It’s a business skill, an art form, and a leadership quality. If you are struggling to shift the energy, change the focus, or impact your employees or your customers, maybe you should take a good look at your storytelling skills: They may be the hidden key to unlock your organization’s success.
This week’s guest has won multiple Emmy awards for his unique storytelling, or, as he would want it said: His team has multiple Emmy awards for their storytelling. Michael Cardwell joined us on this episode of the Lead to Grow podcast to share about leadership and storytelling.
Michael is the Founder & Creative Director of Digital Brew, a visual storytelling agency that creates animated and live-action video content for their clients. Since 2011, they’ve won 16 Emmy awards, eight Tellys, and two Daveys.
Set the Stage With the Right Characters
First lesson in leadership and storytelling? Set the stage with the right characters.

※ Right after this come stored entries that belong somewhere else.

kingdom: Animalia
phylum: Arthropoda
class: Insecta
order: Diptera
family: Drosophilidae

Michael advises: always hire people who are better than you.
Then don’t stop there: Show them how valuable they are to you.

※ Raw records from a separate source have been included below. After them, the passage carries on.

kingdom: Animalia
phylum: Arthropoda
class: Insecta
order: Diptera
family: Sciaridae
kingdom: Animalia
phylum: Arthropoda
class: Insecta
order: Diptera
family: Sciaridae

“I want to make sure that they feel valued. I really do care about every person who works here.” That’s how you start your story– with the right people.
A Tale of Two Leaders on the Rocks
There are two very distinct types of leaders, and to make the point clear, Michael used some of his incredible storytelling.
He described a picture he saw once that described the two distinct leadership styles perfectly: In the first scene, a leader is on top of a rock, and he’s shouting “Let’s go!” to his comrades — and they are pulling the rock and the leader on top of the rock, with ropes.
The other scene shows a leader who’s also shouting, “Let’s go!” But instead, he’s standing on the ground, off the rocks, pulling one of the ropes. This is the kind of leader Michael wants to be.
Michael’s illustration depicts a truth I’ve believed for a long time, and I even employed in my own business several years ago: When you come to work every day to serve, not to be served, it changes the whole culture of the organization.
How Storytelling Unlocks Success, ‘Nside & Outside Your Organization
1: Storytelling Helps You Connect to the Customer
Your overall goal is to help tell a story that impacts your company-wide strategy. To do that, start by identifying a few problems in the marketplace. Then, identify how your company is the solution to those problems. You want to give your audience — potential customers — a way to connect to the problem. You want to show the problem, or talk about the problem, in such a way customers instantly connect by thinking, “I have that problem!”
Obviously, Michael does this quite literally with video and animation. But of course, you can do this with written content, a podcast, a commercial, video blogs, etc. When the customer connects directly with the issue, you don’t have to go overboard with the emotion — their connection to the problem itself actually initiates those feelings.
Then, when you attack that issue by communicating, “But don’t worry! We’re going to handle that problem!” it’s game time.
2: Storytelling Connects You to Your Employees
Storytelling is powerful: People remember stories, even if they don’t remember the entirety of the content. That’s exactly why it’s important to use storytelling to communicate with your employees.
They may not remember every meeting, but they will remember the stories that moved them.
If you are seeing eyes glaze over during important meetings, or employees seem unchanged when you bring up significant topics, try telling a story to illustrate your point.
Storytelling Is Nothing Without Integrity
A quick note about integrity: Your storytelling ability (or really, any business acumen) is nothing without the foundation of integrity.
Michael hit another one of my core values when he touched on this topic. He described integrity as one of the core values and top priorities he hopes someone knows and believes about him.
If Someone Had Lunch With You, What’s the Key Thing You’d Want Them to Walk Away With?
(This is my favorite curveball question to ask our podcast guests! Here’s what Michael said.)
“I’m passionate about what we do at digital brew and more importantly, I’m passionate about the customer’s success.” Specifically, to ensure integrity and customer success, Digital Brew does two things:
- They make every job their best work.
- They keep their promises (e.g., deadlines). “Hell or high water, we’ll get it done by the date we said.”
This blog post is from a podcast interview with Michael Cardwell, Founder of Digital Brew.